Rescue operations are still underway with National Disaster Response Force teams working to remove the debris but the rains have covered the site with mud and slush which is hampering operations.
The landslide is believed to have been triggered due to incessant rainfall and deforestation.
Making a statement on the landslide in Parliament, Home Minister Rajnath Singh had said that the government will appoint a team of experts to study the area. As per experts, deforestation over the years has resulted in the soil giving way, leading to the disaster.
A total of 50 ambulances, 30 dumpers and 20 JCBs have been pressed into service for rescue and relief work while nine teams of NDRF comprising about 380 personnel are at the spot, he said. In addition, 300 labourers were mobilised from municipal corporations of Junner and Alandi.
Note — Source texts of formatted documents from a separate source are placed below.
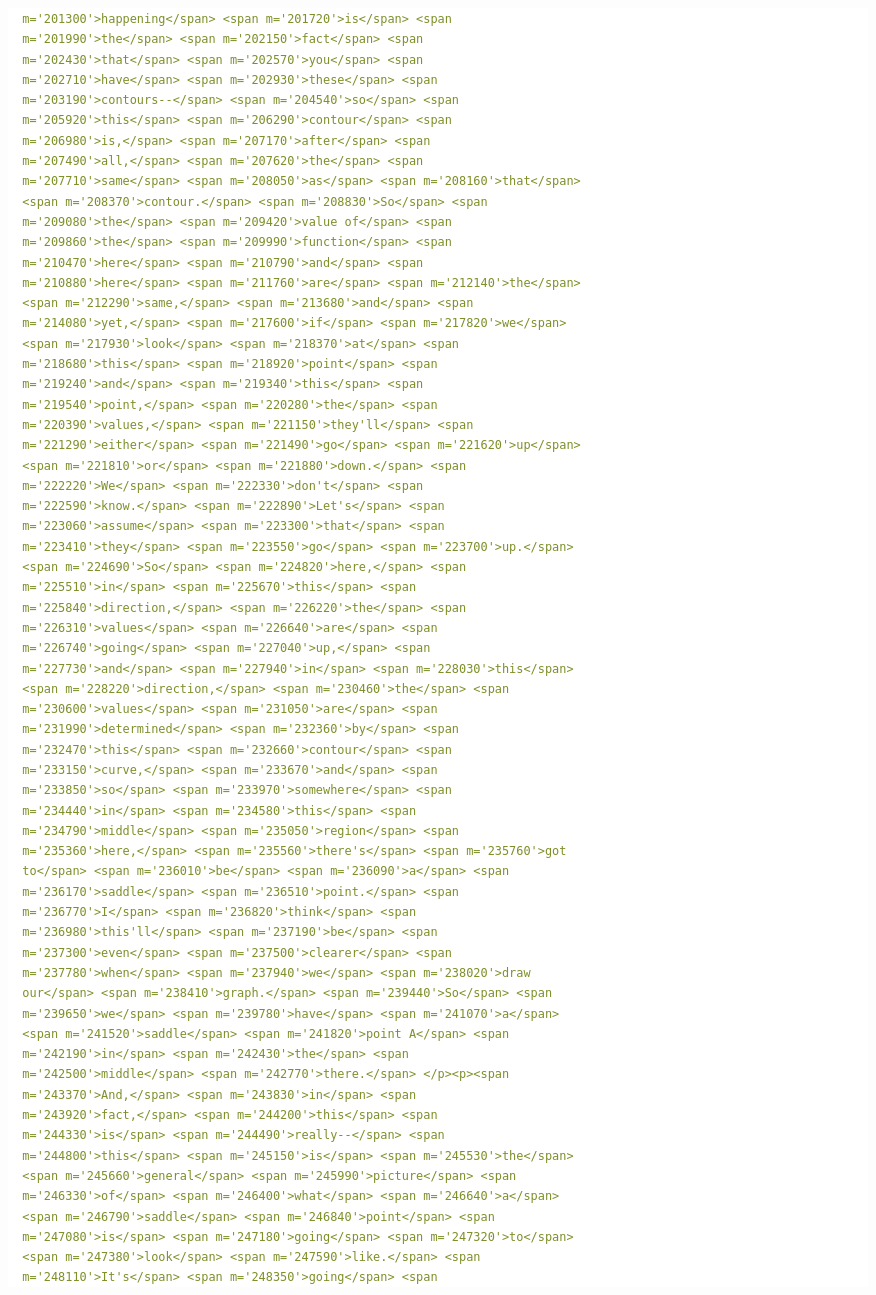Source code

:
 ```yaml
  m='201300'>happening</span> <span m='201720'>is</span> <span
  m='201990'>the</span> <span m='202150'>fact</span> <span
  m='202430'>that</span> <span m='202570'>you</span> <span
  m='202710'>have</span> <span m='202930'>these</span> <span
  m='203190'>contours--</span> <span m='204540'>so</span> <span
  m='205920'>this</span> <span m='206290'>contour</span> <span
  m='206980'>is,</span> <span m='207170'>after</span> <span
  m='207490'>all,</span> <span m='207620'>the</span> <span
  m='207710'>same</span> <span m='208050'>as</span> <span m='208160'>that</span>
  <span m='208370'>contour.</span> <span m='208830'>So</span> <span
  m='209080'>the</span> <span m='209420'>value of</span> <span
  m='209860'>the</span> <span m='209990'>function</span> <span
  m='210470'>here</span> <span m='210790'>and</span> <span
  m='210880'>here</span> <span m='211760'>are</span> <span m='212140'>the</span>
  <span m='212290'>same,</span> <span m='213680'>and</span> <span
  m='214080'>yet,</span> <span m='217600'>if</span> <span m='217820'>we</span>
  <span m='217930'>look</span> <span m='218370'>at</span> <span
  m='218680'>this</span> <span m='218920'>point</span> <span
  m='219240'>and</span> <span m='219340'>this</span> <span
  m='219540'>point,</span> <span m='220280'>the</span> <span
  m='220390'>values,</span> <span m='221150'>they'll</span> <span
  m='221290'>either</span> <span m='221490'>go</span> <span m='221620'>up</span>
  <span m='221810'>or</span> <span m='221880'>down.</span> <span
  m='222220'>We</span> <span m='222330'>don't</span> <span
  m='222590'>know.</span> <span m='222890'>Let's</span> <span
  m='223060'>assume</span> <span m='223300'>that</span> <span
  m='223410'>they</span> <span m='223550'>go</span> <span m='223700'>up.</span>
  <span m='224690'>So</span> <span m='224820'>here,</span> <span
  m='225510'>in</span> <span m='225670'>this</span> <span
  m='225840'>direction,</span> <span m='226220'>the</span> <span
  m='226310'>values</span> <span m='226640'>are</span> <span
  m='226740'>going</span> <span m='227040'>up,</span> <span
  m='227730'>and</span> <span m='227940'>in</span> <span m='228030'>this</span>
  <span m='228220'>direction,</span> <span m='230460'>the</span> <span
  m='230600'>values</span> <span m='231050'>are</span> <span
  m='231990'>determined</span> <span m='232360'>by</span> <span
  m='232470'>this</span> <span m='232660'>contour</span> <span
  m='233150'>curve,</span> <span m='233670'>and</span> <span
  m='233850'>so</span> <span m='233970'>somewhere</span> <span
  m='234440'>in</span> <span m='234580'>this</span> <span
  m='234790'>middle</span> <span m='235050'>region</span> <span
  m='235360'>here,</span> <span m='235560'>there's</span> <span m='235760'>got
  to</span> <span m='236010'>be</span> <span m='236090'>a</span> <span
  m='236170'>saddle</span> <span m='236510'>point.</span> <span
  m='236770'>I</span> <span m='236820'>think</span> <span
  m='236980'>this'll</span> <span m='237190'>be</span> <span
  m='237300'>even</span> <span m='237500'>clearer</span> <span
  m='237780'>when</span> <span m='237940'>we</span> <span m='238020'>draw
  our</span> <span m='238410'>graph.</span> <span m='239440'>So</span> <span
  m='239650'>we</span> <span m='239780'>have</span> <span m='241070'>a</span>
  <span m='241520'>saddle</span> <span m='241820'>point A</span> <span
  m='242190'>in</span> <span m='242430'>the</span> <span
  m='242500'>middle</span> <span m='242770'>there.</span> </p><p><span
  m='243370'>And,</span> <span m='243830'>in</span> <span
  m='243920'>fact,</span> <span m='244200'>this</span> <span
  m='244330'>is</span> <span m='244490'>really--</span> <span
  m='244800'>this</span> <span m='245150'>is</span> <span m='245530'>the</span>
  <span m='245660'>general</span> <span m='245990'>picture</span> <span
  m='246330'>of</span> <span m='246400'>what</span> <span m='246640'>a</span>
  <span m='246790'>saddle</span> <span m='246840'>point</span> <span
  m='247080'>is</span> <span m='247180'>going</span> <span m='247320'>to</span>
  <span m='247380'>look</span> <span m='247590'>like.</span> <span
  m='248110'>It's</span> <span m='248350'>going</span> <span
```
Rescue teams are also armed with flood lights and necessary equipment.
Singh, who visited the village on Thursday, announced an assistance of Rs. 2 lakh to the relatives of the deceased from the PM Relief Fund.
Maharashtra Chief Minister Prithviraj Chavan also announced a financial aid of Rs. 5 lakh to the family of the victims from the CM Relief fund.
Free medical treatment will be given to the injured and proper rehabilitation of the village will be done on priority, the CM’s office said.
“Some human intervention is there. I have come to know that there are some paddy plantations in the area. The slopes have been cut and there is environmental degradation. We cannot ignore that,” said Harbans Singh, Director General, Geological Survey of India.
A case has been registered against the local agriculture officer for allowing cutting of a slope right above the village. But the administration is yet to begin risk mitigation measures for other villages.
Many residents have left their homes out of fear, but some, despite losing everything, have no option but to return.
“We will have to come back as our agricultural land is here,” said Govind Ramrao Zanzare, a resident of Malin village.
“We are scared to live here. It can happen any time and it will affect us,” Santosh Kharat, another villager.
While Malin village is yet to come to terms with the tragedy, the landslide has reignited the debate on environmental degradation due to construction on the Western Ghats.